The Italian Almanac


An Old Rule

A court in Milan petitioned in a statement before Italy's supreme Constitutional Court to rule on Italy's 2003 law on assisted fertility, one of the most restrictive in Europe. The Milan judges said refusing access to sperm donors for "heterosexual sterile or infertile couples" denied them "the fundamental right to the full realisation of their family life". They therefore wanted the top court's view on the prickly issue, a hot political potato in overwhelmingly Catholic Italy.

Although Catholic lawmakers have joined hands across the political divide to warn against easing the law, polls say most Italians think it is too harsh and forces too many people, at least the ones who can afford it, to resort to foreign clinics. The bill was originally passed by a bipartisan alliance of Catholics in a battle which also pitted male MPs against female MPs.

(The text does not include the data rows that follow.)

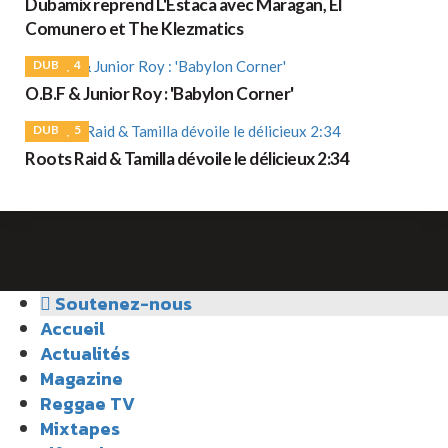
Dubamix reprend L'Estaca avec Maragan, El
Comunero et The Klezmatics
DUB
4
O.B.F & Junior Roy : 'Babylon Corner'
DUB
5
Roots Raid & Tamilla dévoile le délicieux 2:34
Soutenez-nous
Accueil
Actualités
Magazine
Reggae TV
Mixtapes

At the time, liberal parliamentarians and most female lawmakers accused Catholic politicians of bowing to the Church by adopting a highly restrictive bill which they said placed women's health at risk and would deny sterile couples many of the options that are standard treatment in other European countries. Supporters of the bill said it respected the rights of the human embryo, preserved the family as the fundamental social unit and ended decades of unregulated practices which have led to notorious cases of 'granny births'.

Under the 2003 law, single parents, same-sex couples and women beyond child-bearing age are banned from using assisted fertility techniques, which are now limited to sterile heterosexual couples who are married or live together. The law bans the use of donor sperm or eggs and forbids embryos from being frozen or used for scientific research.